Joe was not an ordinary street cat to ignore, or even kill, his own young. To Joe Grey, with his wider human view of the world, new babies would be a responsibility. A burden that he might not welcome, this tough tomcat who was all about danger. Whose life bristled with spying on criminals and passing information to the cops. Would he want this tender miracle? Would he want his own affairs disrupted, his own stealthy contribution to police work shoved aside while he sat with helpless babies or taught them to hunt—instead of Joe himself off hunting human scum?

But she had to tell him. She prayed he would be glad. The kittens needed their father; they needed Joe’s down-to-earth view of life, his level-headed and sensible teaching—just as they needed Dulcie’s touch of whimsy, her bit of poetry, even her love of bright silks and cashmere. Their kittens needed both parents, they needed the contrast of two kinds of learning.

Well, she thought. Whatever he says, here goes.

She paused on the roof tiles, looking at Joe. The look in her eyes stopped him, made him turn back. “What?” he said. Suddenly worry shone in the tomcat’s yellow eyes. “What’s wrong?”

“Kittens,” she said. “There will be kittens.”
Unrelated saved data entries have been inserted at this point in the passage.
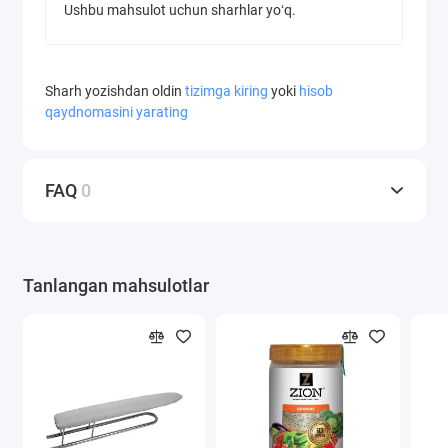
Ushbu mahsulot uchun sharhlar yoʻq.
Sharh yozishdan oldin
tizimga kiring
yoki
hisob
qaydnomasini yarating
FAQ
0
Tanlangan mahsulotlar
Joe looked at her blankly. “What kittens? Rescue kittens? The village has plenty of those, Ryan and Charlie have been trapping abandoned kittens—”

“Our kittens,” she said. “Your kittens.”

Joe stared at her. He looked uncertain, he began to feel shaky. His expression turned to panic. He hissed, his ears flat, his paw lifted . . .

But then his whiskers came up, his ears pricked up, his eyes widened. “Kittens?” he said. “Our kittens?” He let out a yowl.

“Kittens! Oh my God.”

He backed away from her, amazed. He leaped away, raced away across the shingled peaks, twice around a brick chimney and back again, a gray dervish streaking . . . He spun twice around Dulcie, his ears and whiskers wild. Around her again and halted, skidding nose to nose with her.

“Kittens?’’

He nuzzled her and washed her face. He stood back and looked her over. “You don’t look like you’re carrying kittens.” He frowned. “Well, maybe you’ve put on an ounce or two but . . . Are you sure?”